> SELECTED PASSAGE

::::

Analgesic (Pain) Medications
    Nonsteroidal anti-inflammatory drugs (NSAIDs) are among the drugs your rheumatologist will likely reach for first to treat joint pain and swelling. They include aspirin and aspirin-like drugs such as over-the-counter ibuprofen (Motrin, Advil) and naproxen (Aleve) , prescription-only naproxen (Naprosyn, Anaprox) , naproxen sodium (Naprelan) , and diclofenac sodium (Voltaren) .
    NSAIDs have both painkilling and anti-inflammatory properties, but they can also raise heart risk and cause gastrointestinal symptoms such as upset stomach or, in some cases, bleeding ulcers.
    That’s because they work by blocking enzymes in the body called cyclooxygenase-1 (COX-1) and cyclooxygenase-2 (COX-2) . While the COX-2 enzyme is related to inflammation, COX-1 protects the lining of the stomach and helps platelets to form clots. Because most NSAIDs block both COXenzymes, they can erode the stomach lining and lead to bleeding, especially among women using corticosteroids and women over age 75 who may have a thinned stomach lining. These complications can be minimized by taking NSAIDs with meals and using acid reducers like omeprazole (Prilosec, Nexium) or cimetidine (Tagamet) , or a prostaglandin such as misoprostol (Cytotec) .

::::

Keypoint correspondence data
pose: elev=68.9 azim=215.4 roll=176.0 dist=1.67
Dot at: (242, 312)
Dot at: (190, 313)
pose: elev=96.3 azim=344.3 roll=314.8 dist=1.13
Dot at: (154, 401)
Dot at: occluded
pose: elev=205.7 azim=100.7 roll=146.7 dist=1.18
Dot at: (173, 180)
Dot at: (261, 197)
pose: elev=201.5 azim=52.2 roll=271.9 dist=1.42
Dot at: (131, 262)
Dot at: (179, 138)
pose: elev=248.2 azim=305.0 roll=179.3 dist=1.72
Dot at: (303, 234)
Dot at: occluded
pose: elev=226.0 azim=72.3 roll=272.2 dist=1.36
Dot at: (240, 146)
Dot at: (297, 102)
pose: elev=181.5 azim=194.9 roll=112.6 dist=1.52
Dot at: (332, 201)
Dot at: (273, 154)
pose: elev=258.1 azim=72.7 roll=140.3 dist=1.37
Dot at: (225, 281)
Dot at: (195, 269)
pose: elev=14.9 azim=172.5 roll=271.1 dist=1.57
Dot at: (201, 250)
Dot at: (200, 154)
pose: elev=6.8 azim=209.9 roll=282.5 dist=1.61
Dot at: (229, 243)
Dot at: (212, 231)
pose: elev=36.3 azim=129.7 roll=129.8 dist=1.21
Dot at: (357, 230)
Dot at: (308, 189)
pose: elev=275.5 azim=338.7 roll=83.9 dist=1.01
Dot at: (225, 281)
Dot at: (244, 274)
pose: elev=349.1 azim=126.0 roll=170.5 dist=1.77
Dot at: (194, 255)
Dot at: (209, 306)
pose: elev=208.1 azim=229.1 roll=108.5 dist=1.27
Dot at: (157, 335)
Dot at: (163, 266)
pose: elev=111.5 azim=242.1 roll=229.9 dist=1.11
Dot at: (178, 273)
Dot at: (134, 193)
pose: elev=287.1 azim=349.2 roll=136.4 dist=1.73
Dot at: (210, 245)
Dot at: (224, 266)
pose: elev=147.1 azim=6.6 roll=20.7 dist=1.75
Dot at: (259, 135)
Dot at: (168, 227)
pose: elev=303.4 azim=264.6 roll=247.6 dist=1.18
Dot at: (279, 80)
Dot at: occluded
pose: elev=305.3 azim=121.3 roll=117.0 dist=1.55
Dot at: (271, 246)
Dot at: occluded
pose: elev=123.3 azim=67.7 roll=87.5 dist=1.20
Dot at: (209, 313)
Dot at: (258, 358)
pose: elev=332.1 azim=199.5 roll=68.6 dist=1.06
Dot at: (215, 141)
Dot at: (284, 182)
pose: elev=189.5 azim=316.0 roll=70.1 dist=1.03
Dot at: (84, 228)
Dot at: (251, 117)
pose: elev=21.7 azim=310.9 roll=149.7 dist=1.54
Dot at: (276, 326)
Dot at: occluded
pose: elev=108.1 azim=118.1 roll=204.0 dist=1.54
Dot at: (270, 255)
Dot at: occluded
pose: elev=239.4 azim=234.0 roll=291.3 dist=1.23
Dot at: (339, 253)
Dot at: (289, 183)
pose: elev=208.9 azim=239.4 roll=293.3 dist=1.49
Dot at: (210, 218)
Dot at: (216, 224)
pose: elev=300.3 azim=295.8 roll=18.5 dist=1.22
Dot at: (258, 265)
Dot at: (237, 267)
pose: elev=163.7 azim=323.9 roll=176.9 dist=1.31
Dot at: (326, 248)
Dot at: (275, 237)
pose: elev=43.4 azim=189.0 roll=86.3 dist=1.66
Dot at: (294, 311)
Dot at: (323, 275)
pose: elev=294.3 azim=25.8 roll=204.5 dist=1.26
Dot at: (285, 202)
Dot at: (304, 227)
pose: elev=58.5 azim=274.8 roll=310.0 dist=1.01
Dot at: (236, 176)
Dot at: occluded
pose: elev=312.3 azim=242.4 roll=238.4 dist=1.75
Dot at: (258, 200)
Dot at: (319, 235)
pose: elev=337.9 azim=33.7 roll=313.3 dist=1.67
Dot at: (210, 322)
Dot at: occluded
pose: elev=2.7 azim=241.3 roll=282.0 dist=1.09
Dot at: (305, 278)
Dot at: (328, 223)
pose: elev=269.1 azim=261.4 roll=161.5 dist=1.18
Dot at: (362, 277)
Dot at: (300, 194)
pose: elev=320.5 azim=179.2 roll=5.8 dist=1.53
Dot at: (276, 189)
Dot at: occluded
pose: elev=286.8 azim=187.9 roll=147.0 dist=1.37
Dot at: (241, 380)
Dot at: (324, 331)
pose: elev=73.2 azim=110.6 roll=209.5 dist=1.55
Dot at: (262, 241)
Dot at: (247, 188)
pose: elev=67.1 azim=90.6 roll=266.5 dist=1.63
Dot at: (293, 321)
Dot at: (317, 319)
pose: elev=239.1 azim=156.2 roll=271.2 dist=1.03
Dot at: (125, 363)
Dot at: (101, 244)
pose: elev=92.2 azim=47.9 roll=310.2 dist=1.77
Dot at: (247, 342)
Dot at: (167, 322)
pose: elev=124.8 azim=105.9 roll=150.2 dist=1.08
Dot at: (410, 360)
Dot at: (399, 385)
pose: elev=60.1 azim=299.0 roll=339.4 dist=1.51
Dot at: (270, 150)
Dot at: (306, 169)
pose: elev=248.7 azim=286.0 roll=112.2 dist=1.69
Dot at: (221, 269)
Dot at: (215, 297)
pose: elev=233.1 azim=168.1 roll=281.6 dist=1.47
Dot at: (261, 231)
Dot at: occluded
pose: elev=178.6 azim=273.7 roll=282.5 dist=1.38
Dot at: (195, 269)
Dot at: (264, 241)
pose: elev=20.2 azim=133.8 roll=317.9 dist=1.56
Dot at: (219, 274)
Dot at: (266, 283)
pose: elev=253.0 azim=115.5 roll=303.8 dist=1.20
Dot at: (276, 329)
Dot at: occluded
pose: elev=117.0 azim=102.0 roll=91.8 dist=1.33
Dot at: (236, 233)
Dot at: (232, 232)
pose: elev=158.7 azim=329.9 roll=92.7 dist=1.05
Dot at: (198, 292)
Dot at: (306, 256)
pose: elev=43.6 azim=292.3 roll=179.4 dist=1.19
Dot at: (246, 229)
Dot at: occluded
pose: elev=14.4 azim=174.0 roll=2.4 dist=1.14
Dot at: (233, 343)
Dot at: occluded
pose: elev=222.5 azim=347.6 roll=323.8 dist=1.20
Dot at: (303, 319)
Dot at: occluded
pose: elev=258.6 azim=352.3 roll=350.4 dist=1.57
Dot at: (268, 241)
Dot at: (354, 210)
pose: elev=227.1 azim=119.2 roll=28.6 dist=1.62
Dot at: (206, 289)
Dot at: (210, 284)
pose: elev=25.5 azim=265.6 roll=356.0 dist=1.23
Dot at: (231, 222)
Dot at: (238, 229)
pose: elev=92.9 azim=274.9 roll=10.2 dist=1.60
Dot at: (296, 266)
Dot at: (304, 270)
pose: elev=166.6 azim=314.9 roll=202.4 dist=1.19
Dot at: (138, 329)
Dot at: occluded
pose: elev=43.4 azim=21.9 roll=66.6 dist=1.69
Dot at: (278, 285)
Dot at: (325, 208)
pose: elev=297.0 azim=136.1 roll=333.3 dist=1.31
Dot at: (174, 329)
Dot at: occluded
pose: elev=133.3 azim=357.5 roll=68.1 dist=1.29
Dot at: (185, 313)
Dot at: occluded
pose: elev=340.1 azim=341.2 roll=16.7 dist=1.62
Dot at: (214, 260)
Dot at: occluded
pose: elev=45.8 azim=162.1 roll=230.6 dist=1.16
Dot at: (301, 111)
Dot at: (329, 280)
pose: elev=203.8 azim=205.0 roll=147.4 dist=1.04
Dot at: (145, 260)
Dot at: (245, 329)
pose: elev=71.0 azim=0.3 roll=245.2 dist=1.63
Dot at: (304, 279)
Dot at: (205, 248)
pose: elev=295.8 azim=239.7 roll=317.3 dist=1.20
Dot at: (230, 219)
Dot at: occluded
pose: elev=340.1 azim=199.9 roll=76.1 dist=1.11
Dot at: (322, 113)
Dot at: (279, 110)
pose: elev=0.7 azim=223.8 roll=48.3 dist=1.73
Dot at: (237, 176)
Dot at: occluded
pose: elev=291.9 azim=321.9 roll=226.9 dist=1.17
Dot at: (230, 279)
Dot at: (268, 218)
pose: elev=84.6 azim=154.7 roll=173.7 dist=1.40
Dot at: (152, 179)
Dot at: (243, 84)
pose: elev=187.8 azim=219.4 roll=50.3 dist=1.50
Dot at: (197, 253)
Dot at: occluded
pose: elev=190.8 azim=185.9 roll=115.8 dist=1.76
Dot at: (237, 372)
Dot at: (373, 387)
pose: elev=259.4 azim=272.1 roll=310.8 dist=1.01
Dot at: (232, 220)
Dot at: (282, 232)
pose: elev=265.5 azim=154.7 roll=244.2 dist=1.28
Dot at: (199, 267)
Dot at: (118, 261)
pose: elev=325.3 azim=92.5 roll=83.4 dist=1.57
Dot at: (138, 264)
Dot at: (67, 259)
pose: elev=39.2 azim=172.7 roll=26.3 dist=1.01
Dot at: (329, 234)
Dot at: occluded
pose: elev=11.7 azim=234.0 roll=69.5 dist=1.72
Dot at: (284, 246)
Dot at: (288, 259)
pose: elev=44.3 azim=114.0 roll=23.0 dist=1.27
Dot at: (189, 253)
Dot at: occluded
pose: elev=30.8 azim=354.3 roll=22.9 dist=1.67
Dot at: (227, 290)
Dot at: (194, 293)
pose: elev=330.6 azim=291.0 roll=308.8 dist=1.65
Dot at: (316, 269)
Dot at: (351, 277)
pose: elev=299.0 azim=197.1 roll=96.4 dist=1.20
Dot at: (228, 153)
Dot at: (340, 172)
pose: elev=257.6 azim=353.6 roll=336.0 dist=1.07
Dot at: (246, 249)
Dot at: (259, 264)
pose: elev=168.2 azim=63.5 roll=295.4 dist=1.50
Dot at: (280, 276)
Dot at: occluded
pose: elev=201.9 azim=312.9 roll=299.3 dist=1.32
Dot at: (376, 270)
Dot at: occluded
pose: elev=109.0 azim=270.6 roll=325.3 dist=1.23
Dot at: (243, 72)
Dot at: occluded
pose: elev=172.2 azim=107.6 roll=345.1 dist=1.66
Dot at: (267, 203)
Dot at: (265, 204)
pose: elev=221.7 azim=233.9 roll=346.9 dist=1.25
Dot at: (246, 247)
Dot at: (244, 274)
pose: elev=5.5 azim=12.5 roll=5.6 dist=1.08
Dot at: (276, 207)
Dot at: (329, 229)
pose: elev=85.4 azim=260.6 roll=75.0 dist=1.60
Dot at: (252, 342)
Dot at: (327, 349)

::::

> PROMPT 1
From the passage on pain medications, list every brand name given in parentheses for an NSAID.
> PROMPT 2
Quote the passage on pain medications from "Analgesic (Pain) Medications" up to and including "cases, bleeding ulcers.".
These lines are separate material with no connection to the text.

> PROBLEM SOLUTION 1
Motrin, Advil, Aleve, Naprosyn, Anaprox, Naprelan, Voltaren

> PROBLEM SOLUTION 2
Analgesic (Pain) Medications
    Nonsteroidal anti-inflammatory drugs (NSAIDs) are among the drugs your rheumatologist will likely reach for first to treat joint pain and swelling. They include aspirin and aspirin-like drugs such as over-the-counter ibuprofen (Motrin, Advil) and naproxen (Aleve) , prescription-only naproxen (Naprosyn, Anaprox) , naproxen sodium (Naprelan) , and diclofenac sodium (Voltaren) .
    NSAIDs have both painkilling and anti-inflammatory properties, but they can also raise heart risk and cause gastrointestinal symptoms such as upset stomach or, in some cases, bleeding ulcers.